Invented in the 1960s, ocean gliders have become a linchpin for oceanographic data collection. As their name and torpedo-shape suggest, they glide up and down through different layers of the ocean, using a payload of sensors to measure water temperature, salinity, and marine chemistry. These days, they've been crucial for filling important data gaps at ocean depths where stationary observation moorings can't reach.

But Reine says there's a problem: Right now, there's only a few places where you can purchase and service gliders or their parts-for WHOI, a conglomerate known as Teledyne Technologies. That's created a bottleneck for scientists trying to get the instruments out to sea quickly.

Glider testing onboard the R/V F/G Walton from the University of Miami. (David Fratantoni, © Woods Hole Oceanographic Institution)

"It turns out, our problems putting gliders in the water were not all technical things, like leaks," says Reine. "Some of them were logistical."
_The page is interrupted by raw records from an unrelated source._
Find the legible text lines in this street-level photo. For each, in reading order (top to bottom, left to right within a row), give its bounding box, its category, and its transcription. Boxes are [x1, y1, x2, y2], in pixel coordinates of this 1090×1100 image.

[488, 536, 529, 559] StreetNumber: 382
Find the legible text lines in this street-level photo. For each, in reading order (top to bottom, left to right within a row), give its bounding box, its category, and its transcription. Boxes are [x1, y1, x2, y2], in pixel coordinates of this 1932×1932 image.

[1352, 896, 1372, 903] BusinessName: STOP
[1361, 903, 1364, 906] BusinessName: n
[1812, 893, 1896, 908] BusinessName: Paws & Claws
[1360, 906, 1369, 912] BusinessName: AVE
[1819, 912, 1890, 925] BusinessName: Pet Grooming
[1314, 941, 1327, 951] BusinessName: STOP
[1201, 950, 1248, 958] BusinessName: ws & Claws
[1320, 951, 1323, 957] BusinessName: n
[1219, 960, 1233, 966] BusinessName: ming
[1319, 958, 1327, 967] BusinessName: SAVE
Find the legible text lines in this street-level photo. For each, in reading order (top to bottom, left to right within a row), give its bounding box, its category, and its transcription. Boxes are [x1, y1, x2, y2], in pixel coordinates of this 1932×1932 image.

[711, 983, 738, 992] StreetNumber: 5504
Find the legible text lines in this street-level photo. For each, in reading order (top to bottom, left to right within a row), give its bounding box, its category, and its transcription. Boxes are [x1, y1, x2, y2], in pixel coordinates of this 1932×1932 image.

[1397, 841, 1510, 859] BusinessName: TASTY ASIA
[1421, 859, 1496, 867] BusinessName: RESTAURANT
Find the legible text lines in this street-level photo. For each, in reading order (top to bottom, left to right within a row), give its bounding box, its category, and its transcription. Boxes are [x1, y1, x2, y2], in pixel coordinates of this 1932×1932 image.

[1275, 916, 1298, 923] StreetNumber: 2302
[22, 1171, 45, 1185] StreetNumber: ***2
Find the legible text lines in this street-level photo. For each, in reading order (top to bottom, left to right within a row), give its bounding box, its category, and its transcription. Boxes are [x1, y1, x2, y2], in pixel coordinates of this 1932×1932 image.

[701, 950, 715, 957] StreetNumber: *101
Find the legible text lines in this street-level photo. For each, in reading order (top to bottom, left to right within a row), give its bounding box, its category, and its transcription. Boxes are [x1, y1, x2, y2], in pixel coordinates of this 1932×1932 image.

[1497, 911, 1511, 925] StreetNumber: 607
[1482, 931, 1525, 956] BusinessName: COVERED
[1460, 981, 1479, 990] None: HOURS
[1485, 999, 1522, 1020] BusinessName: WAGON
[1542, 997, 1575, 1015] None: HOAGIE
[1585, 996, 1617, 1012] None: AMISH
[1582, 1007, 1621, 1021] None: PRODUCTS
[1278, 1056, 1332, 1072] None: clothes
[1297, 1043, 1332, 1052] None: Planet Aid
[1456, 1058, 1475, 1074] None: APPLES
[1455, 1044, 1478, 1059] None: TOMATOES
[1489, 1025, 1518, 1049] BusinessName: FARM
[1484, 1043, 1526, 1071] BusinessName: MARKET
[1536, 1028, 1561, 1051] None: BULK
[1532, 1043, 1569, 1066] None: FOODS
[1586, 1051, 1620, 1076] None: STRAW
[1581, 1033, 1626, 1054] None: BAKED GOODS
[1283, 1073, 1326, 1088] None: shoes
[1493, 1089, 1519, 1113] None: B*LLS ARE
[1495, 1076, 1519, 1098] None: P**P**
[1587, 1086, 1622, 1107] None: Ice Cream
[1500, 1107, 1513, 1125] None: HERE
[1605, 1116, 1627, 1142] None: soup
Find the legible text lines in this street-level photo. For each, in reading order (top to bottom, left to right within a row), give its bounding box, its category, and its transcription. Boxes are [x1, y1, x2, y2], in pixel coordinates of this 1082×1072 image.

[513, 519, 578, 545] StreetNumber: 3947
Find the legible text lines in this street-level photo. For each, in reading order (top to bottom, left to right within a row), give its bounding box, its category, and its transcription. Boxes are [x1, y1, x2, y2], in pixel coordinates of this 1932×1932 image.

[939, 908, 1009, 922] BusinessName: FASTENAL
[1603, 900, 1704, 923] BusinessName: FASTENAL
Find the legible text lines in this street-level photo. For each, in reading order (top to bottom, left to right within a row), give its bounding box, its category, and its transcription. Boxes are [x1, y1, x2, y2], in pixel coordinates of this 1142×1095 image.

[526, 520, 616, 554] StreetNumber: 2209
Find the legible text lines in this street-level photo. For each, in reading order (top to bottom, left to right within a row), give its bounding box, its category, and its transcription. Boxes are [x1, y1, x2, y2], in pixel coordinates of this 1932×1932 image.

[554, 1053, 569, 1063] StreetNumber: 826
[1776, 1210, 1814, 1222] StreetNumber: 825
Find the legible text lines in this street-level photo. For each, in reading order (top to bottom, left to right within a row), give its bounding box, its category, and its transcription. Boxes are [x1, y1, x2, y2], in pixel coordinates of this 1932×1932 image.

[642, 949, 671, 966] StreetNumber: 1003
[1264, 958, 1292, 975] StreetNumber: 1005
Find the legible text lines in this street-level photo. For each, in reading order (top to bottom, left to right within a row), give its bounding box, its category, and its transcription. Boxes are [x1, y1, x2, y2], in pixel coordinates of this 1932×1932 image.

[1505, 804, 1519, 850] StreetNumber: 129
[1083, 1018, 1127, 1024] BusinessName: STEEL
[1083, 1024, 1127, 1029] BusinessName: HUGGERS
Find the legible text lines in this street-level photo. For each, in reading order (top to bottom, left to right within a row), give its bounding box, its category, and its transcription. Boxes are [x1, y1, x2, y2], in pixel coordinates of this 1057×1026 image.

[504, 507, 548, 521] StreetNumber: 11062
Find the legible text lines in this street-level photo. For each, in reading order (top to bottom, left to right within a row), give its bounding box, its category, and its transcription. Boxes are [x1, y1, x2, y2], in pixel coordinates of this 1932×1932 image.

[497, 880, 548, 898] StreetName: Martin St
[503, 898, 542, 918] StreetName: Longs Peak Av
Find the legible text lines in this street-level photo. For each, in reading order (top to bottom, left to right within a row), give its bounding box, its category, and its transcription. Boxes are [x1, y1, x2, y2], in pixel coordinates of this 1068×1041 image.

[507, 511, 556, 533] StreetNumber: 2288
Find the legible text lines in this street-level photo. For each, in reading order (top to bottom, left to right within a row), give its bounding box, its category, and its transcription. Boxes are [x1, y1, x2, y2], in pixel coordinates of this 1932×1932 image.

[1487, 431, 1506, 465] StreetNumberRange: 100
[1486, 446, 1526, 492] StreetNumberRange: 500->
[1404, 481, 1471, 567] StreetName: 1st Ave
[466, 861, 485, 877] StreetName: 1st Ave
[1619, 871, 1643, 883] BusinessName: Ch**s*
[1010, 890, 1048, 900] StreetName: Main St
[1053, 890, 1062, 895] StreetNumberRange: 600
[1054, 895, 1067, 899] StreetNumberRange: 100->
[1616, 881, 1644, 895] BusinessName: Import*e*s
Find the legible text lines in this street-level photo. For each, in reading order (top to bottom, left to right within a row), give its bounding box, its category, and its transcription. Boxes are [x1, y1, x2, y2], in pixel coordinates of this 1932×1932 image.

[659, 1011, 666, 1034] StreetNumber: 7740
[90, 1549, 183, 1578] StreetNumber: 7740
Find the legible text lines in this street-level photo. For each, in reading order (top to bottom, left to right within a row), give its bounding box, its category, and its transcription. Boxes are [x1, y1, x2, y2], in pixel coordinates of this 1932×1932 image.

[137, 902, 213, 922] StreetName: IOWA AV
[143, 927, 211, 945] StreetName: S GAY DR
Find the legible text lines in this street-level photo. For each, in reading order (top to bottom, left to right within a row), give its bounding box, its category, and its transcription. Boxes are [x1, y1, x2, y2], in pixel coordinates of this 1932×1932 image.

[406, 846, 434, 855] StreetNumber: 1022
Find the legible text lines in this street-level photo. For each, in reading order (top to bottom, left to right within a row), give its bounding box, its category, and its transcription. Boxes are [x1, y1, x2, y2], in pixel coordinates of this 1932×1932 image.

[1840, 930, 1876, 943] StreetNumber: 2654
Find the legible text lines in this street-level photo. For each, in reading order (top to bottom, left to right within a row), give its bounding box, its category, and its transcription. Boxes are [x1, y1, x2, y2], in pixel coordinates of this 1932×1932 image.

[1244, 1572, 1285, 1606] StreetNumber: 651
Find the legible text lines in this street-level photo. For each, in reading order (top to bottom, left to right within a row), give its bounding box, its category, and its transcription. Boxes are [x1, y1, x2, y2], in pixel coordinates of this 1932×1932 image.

There was a time when the building blocks of the WHOI glider were made solely in-house. Today, those parts are custom-made from outside vendors, making it difficult for Reine and his colleagues to make routine tweaks. Even minor changes to a vehicle's sensors or hydraulic fittings could result in the OOI staff waiting at the back of a long queue, while Teledyne works hard to process their order and the service requests of other institutions.

After sending their own vehicle in for repairs last month, an OOI team headed by engineer Peter Brickley was notified that the vehicle would not make it back to them in time for their research cruise to Alaska this summer.

"We couldn't get repairs done in time, but you can't lay [that problem] all at the feet of the vendors," says Brickley.

Now down a vehicle, he anticipates a small, but notable gap in the data OOI uses to track changes in the marine environment as the planet continues to warm.

"If a [large] institution like WHOI has trouble deploying and keeping these gliders in the water, then how is a smaller institution going to also achieve this goal?" says Reine.

Today, the common glider models retail at around $200,000, which Reine notes may be cost-prohibitive for many universities and marine institutions (at least to buy and service more than one). With fewer gliders in the water, he says the oceanographic community could be missing out on an opportunity to make ocean observations a more global effort.

To overcome these hurdles, he, and a team that includes fellow OOI engineers Brickley and Matthew Palanza, came up with an idea to make a glider that was completely open-source—everything from the vehicle's blueprints to its software, made available to the public on techy, online forums like GitHub. Since 2019, the idea has raised a combined $175,000 of internal funding at WHOI.

 

John Reine tests the responsiveness of an open-source buoyancy engine, designed by a former WHOI-engineer Jeremy Paulus, in his shed. (Daniel Hentz, © Woods Hole Oceanographic Institution)

John Reine tests the responsiveness of an open-source buoyancy engine, designed by a former WHOI-engineer Jeremy Paulus, in his shed. (Daniel Hentz, © Woods Hole Oceanographic Institution)

Reine and his cohort now meet weekly to shop through a virtual smorgasbord of other open-source and off-the-shelf parts that could be integrated into the design. The current open-source prototype, though not as nimble as other WHOI models, promises to be robust, customizable, and easy to repair, all at nearly a tenth the cost of the more common brand of gliders.

To test how user-friendly the prototype really is, Reine has been presenting some of the open-source components to students at Falmouth High School and teaching them how to program the vehicle. Using the glider's two open-source circuit boards from companies Arduino and Raspberry Pi, students are learning how to make the vehicle's motors turn on and off.

"I want to prepare kids for 'the real world' here," says Falmouth High School's computer science teacher Mike Campbell. "I love having the connection with WHOI, because it lets me know what [technology] is going to be the most purposeful for my students."

In the future, the open-source glider team plans to get the design into the hands of schools and universities with more diverse demographics, in the hope of increasing accessibility to ocean science. From there, Reine and his colleagues say they will encourage other engineers to critique and improve the design, sharing their insights with the community online as they go.

"A diverse user group will continue to improve the device incrementally over time," says Reine's partner, Palanza. "Taking advantage of open source concepts…will empower scientists [and students] to not only build their own equipment locally, but also keep it running."